» **Work task 1**:
Answer these questions using the article on Coventry's post-war architecture:
(a) In what year is Coventry set to be UK City of Culture?
(b) Who carried out the reconstruction of Le Havre as a concrete metropolis?
(c) How were Le Havre and Dresden regarded at the time when post-war Coventry was famous?
» **Work task 2**: List every city other than Coventry that the article on Coventry's post-war architecture names.
» **Work task 3**: In the article on Coventry's post-war architecture, copy word for word the passage from "Take Warsaw, which" up to and including "magnets and books.".

» **Exercise text**:

○ ○ ○ ○ ○ ○ ○

“These are not the moves of a city that is proud of its architecture”

With Coventry set to be UK City of Culture in 2021, the destruction of the city’s post-war architecture needs to stop, says Owen Hatherley.


Every now and then, I go to a city that had the hell bombed out of it in the second world war, and find that what it did afterwards to replan, rehouse and reimagine itself became the story it would tell to visitors.

Take Warsaw, which was rebuilt as an emulation of 18th century landscape paintings, but also Rotterdam, a hyperactively over-developed city where post-war precincts are preserved as a reminder of the planned social democratic city it once was. In Dresden and Minsk, grand boulevards and classical squares are tended right down to the 1950s neon signs. Also Le Havre, where Auguste Perret’s reconstruction of the French port as a concrete metropolis, and the later additions to it by Oscar Niemeyer, far outnumber images of its 19th century remnants on postcards, magnets and books.

Of all of the great reconstruction projects of the first decade after 1945, there’s only one city that never seems to take possession of and pride in what it did: Coventry.

Post-war Coventry was much more famous in its time than the likes of Le Havre and Dresden

It’s puzzling, because post-war Coventry was a lot more fun than any of the cities mentioned above. And it was much more famous in its time, when the likes of Le Havre and Dresden were considered stiff and retrograde, and Rotterdam cold and technocratic.

○ ○ ○ ○ ○ ○ ○

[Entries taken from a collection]
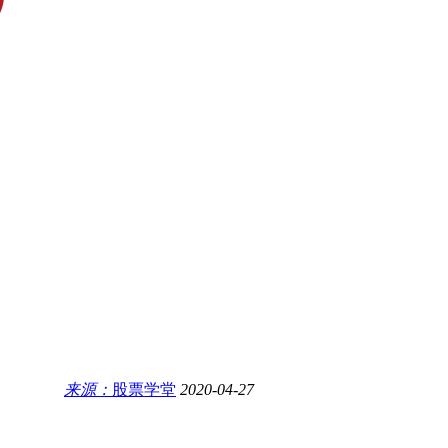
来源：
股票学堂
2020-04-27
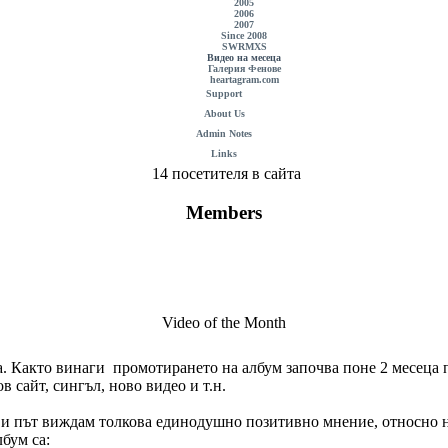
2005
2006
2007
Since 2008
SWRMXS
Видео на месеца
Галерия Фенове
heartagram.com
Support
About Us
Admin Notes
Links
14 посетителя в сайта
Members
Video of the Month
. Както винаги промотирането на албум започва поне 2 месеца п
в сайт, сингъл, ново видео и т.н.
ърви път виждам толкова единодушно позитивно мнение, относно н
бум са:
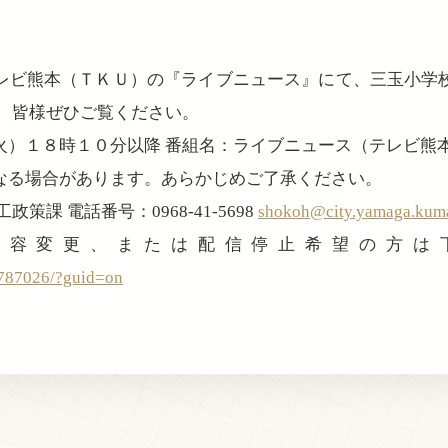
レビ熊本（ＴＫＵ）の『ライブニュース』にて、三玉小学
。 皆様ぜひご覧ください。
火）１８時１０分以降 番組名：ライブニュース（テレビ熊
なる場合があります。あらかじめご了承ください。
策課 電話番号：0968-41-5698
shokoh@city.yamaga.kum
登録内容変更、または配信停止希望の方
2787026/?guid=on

○ ○ ○ ○ ○ ○ ○

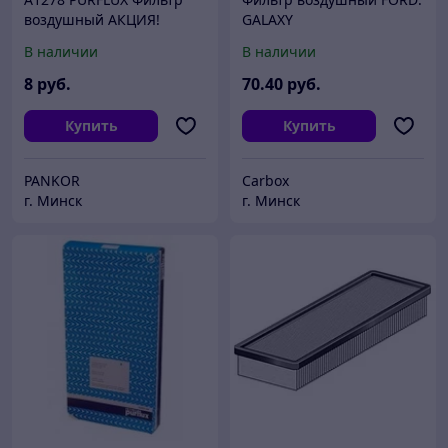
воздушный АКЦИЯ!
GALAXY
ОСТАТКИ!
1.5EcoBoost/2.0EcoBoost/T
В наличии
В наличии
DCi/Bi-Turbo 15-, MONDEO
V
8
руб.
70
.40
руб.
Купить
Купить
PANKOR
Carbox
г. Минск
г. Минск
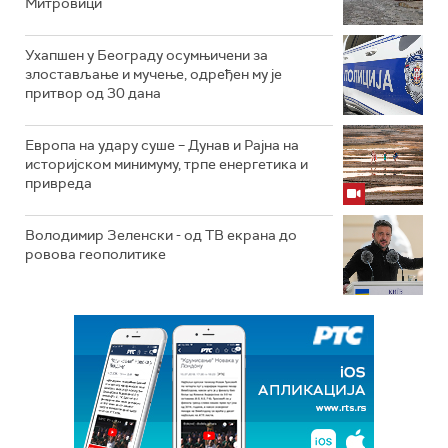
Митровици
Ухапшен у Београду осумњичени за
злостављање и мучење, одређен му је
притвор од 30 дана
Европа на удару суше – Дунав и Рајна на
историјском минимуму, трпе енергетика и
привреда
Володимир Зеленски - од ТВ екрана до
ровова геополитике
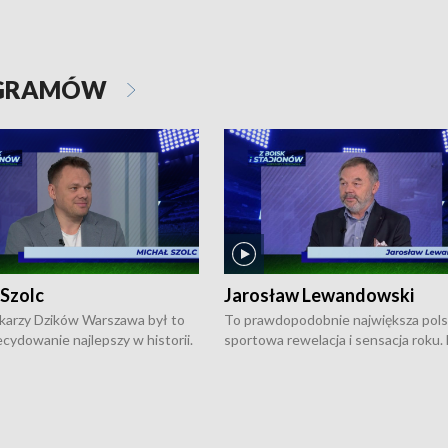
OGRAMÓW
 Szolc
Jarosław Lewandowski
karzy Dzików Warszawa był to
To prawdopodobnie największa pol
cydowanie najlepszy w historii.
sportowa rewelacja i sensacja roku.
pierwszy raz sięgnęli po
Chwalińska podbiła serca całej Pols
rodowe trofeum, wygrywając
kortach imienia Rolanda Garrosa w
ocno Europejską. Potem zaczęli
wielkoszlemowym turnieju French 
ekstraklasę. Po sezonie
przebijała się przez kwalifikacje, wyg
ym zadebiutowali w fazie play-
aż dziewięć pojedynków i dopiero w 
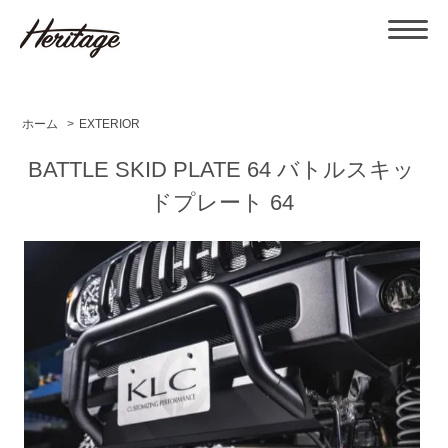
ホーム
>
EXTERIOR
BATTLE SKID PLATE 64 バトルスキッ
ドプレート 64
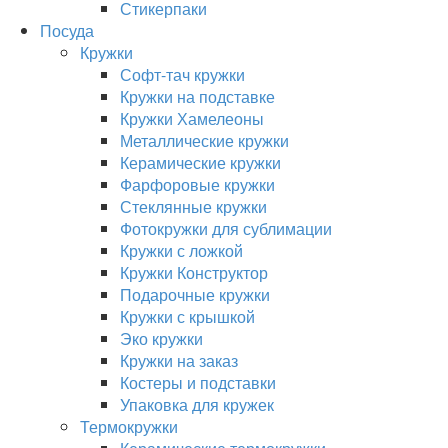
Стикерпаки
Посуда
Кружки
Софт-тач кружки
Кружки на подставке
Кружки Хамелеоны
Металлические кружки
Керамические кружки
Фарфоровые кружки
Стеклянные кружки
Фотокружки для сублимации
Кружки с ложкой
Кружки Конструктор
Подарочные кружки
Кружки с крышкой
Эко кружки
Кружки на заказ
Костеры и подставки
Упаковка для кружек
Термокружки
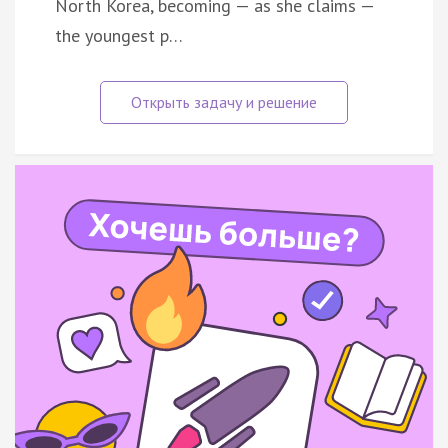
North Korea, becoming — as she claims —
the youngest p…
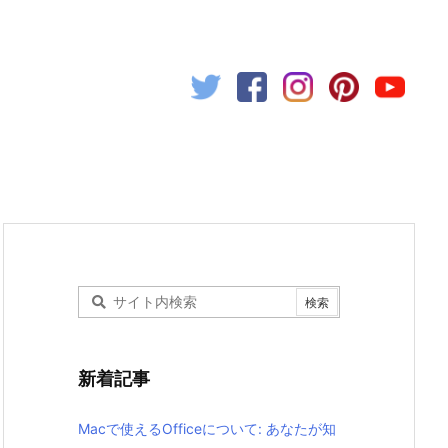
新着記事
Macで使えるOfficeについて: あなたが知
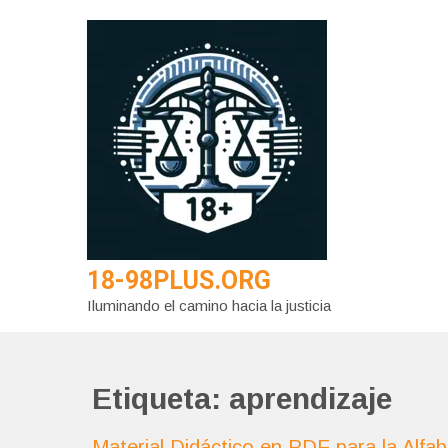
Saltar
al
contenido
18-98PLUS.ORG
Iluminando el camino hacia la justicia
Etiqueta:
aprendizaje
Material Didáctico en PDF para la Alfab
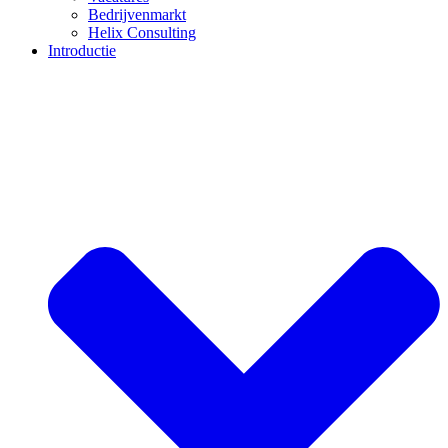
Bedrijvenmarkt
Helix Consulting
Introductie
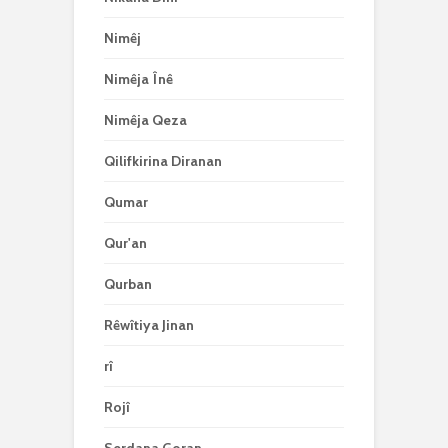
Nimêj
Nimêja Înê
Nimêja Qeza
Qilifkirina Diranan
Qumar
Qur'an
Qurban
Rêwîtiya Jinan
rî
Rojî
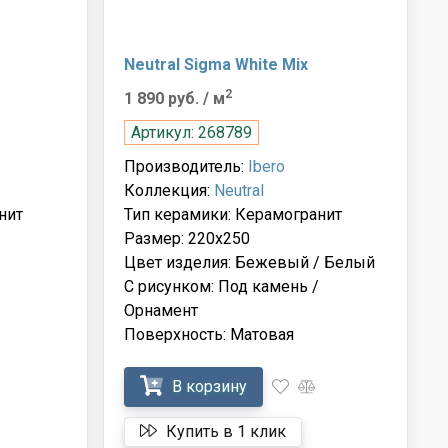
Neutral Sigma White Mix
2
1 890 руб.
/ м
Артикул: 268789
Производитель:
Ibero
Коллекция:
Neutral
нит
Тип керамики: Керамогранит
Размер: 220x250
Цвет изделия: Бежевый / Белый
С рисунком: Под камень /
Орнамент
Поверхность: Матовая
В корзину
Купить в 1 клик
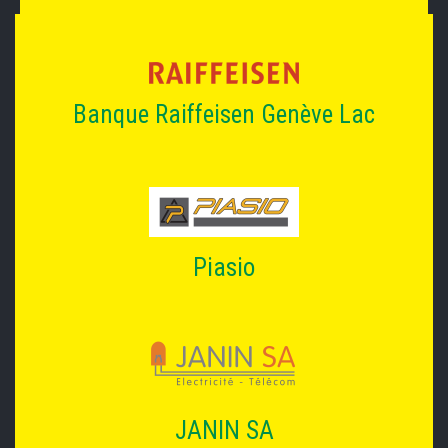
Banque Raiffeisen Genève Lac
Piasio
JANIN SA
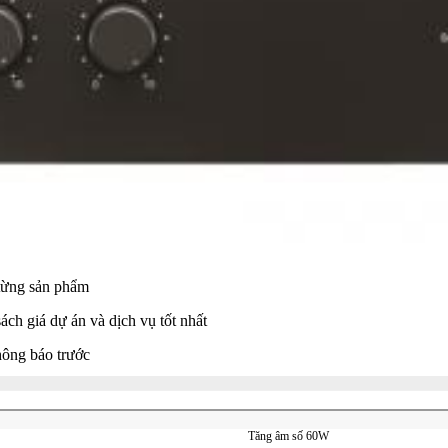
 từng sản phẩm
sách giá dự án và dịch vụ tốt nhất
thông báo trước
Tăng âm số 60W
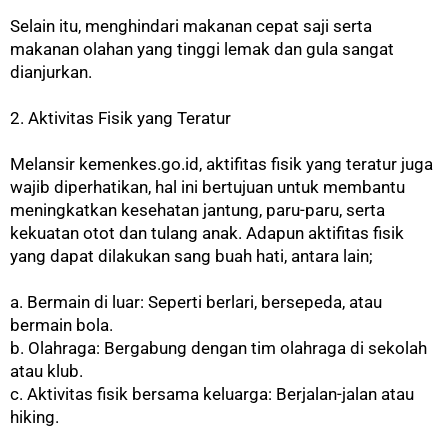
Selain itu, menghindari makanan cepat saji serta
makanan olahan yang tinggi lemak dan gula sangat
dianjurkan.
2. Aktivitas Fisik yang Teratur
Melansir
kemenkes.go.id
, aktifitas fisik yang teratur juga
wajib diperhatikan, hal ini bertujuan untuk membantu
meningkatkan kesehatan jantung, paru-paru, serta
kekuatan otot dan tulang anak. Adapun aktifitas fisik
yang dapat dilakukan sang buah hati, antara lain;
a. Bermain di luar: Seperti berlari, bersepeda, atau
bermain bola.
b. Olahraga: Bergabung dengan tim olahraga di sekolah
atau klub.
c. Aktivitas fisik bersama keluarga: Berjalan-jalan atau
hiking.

○ ○ ○ ○ ○ ○ ○

» **Answer box 1**:
(a) 2021
(b) Auguste Perret
(c) As stiff and retrograde

» **Answer box 2**: Warsaw, Rotterdam, Dresden, Minsk, Le Havre

» **Answer box 3**:
Take Warsaw, which was rebuilt as an emulation of 18th century landscape paintings, but also Rotterdam, a hyperactively over-developed city where post-war precincts are preserved as a reminder of the planned social democratic city it once was. In Dresden and Minsk, grand boulevards and classical squares are tended right down to the 1950s neon signs. Also Le Havre, where Auguste Perret’s reconstruction of the French port as a concrete metropolis, and the later additions to it by Oscar Niemeyer, far outnumber images of its 19th century remnants on postcards, magnets and books.